VPN technologies use specific kinds of symmetric-key or public-key encryption to make sure that sensitive data is shielded from prying eyes. Typically, the pair of sending and receiving computers uses an individual key to encode data where it sent, and decode it where it is received (as in this guide).

Looking Critically at VPN for HIPAA

In general, experts consider the use of a well-set-up VPN system to be a secure and HIPAA-compliant scenario. However, some have pointed to certain lack of encryption at the layer 2 of the OSI model to say that some VPN models may not be 100 percent secure, because they may leave MAC addresses and service set IDs unencrypted (more in this paper from Sans.org).
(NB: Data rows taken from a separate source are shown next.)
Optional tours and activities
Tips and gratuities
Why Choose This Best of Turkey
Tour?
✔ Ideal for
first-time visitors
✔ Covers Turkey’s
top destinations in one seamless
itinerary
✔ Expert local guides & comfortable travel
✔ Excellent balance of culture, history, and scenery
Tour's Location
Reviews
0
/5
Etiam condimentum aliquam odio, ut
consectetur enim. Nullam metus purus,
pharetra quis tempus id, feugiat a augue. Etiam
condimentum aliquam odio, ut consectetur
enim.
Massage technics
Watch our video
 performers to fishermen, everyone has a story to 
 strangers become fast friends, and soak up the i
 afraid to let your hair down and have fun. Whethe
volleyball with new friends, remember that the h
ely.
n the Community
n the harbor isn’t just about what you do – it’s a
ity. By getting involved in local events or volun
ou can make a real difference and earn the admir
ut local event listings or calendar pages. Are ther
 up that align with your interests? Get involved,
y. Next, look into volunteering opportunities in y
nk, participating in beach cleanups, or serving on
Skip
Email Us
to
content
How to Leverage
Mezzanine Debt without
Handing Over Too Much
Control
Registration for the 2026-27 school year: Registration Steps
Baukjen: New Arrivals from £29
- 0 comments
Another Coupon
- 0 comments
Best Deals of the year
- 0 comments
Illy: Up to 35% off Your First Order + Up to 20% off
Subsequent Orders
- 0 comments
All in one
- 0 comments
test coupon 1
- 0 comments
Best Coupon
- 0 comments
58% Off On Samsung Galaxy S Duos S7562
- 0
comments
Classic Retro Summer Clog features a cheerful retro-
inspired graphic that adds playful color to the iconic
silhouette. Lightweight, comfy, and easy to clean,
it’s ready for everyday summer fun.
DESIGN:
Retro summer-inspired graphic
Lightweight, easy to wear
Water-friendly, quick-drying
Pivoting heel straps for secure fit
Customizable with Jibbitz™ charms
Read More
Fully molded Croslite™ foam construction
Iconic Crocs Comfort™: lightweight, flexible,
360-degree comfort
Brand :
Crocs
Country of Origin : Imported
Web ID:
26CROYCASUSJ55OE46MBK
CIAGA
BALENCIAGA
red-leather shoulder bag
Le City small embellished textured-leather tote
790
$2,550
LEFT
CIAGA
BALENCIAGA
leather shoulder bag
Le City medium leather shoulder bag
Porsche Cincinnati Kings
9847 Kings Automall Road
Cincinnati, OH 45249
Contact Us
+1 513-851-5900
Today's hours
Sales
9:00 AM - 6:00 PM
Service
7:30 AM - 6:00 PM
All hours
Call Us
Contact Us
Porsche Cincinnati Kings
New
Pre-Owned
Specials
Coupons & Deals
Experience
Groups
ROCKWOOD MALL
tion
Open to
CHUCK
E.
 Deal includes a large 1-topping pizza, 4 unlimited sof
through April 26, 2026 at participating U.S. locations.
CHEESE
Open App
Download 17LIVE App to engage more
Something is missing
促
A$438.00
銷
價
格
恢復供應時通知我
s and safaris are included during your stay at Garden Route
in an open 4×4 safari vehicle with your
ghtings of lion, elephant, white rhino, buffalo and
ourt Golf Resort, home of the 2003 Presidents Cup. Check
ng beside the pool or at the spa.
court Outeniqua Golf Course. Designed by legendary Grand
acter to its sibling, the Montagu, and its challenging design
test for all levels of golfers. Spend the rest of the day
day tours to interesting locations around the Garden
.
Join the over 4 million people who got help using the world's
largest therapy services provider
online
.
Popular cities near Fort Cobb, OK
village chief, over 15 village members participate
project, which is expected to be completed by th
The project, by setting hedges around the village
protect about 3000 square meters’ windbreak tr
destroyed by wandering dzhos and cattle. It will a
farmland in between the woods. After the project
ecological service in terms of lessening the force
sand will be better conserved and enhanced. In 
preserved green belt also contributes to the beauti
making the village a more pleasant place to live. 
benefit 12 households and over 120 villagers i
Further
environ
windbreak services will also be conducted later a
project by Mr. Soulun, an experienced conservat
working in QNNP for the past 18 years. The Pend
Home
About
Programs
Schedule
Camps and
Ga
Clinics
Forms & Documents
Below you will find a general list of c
Nevertheless, in most interpretations of HIPAA compliance, VPN fits the bill for creating a secure line of information that meets the standards for privacy. Users can securely access a database containing sensitive patient data from just about anywhere with an internet connection. VPN does have some (obvious) drawbacks when it comes to endpoint security–in other words, even though you have a secure tunnel for sending and receiving, the sensitive health care data is still displayed on the sender’s and receiver’s screens, which can potentially be a problem, depending on where each user happens to be. Another big endpoint security concern is misplacing a mobile device that has an active VPN connection and can access restricted data.

VPN is a very important component of a HIPAA Compliant Hosting solution, but is only a part of a multi-layered set of security features including: dedicated firewalls, log monitoring, encryption of data in-motion and at rest, encrypted offsite backups, vulnerability scanning and multi-factor authentication.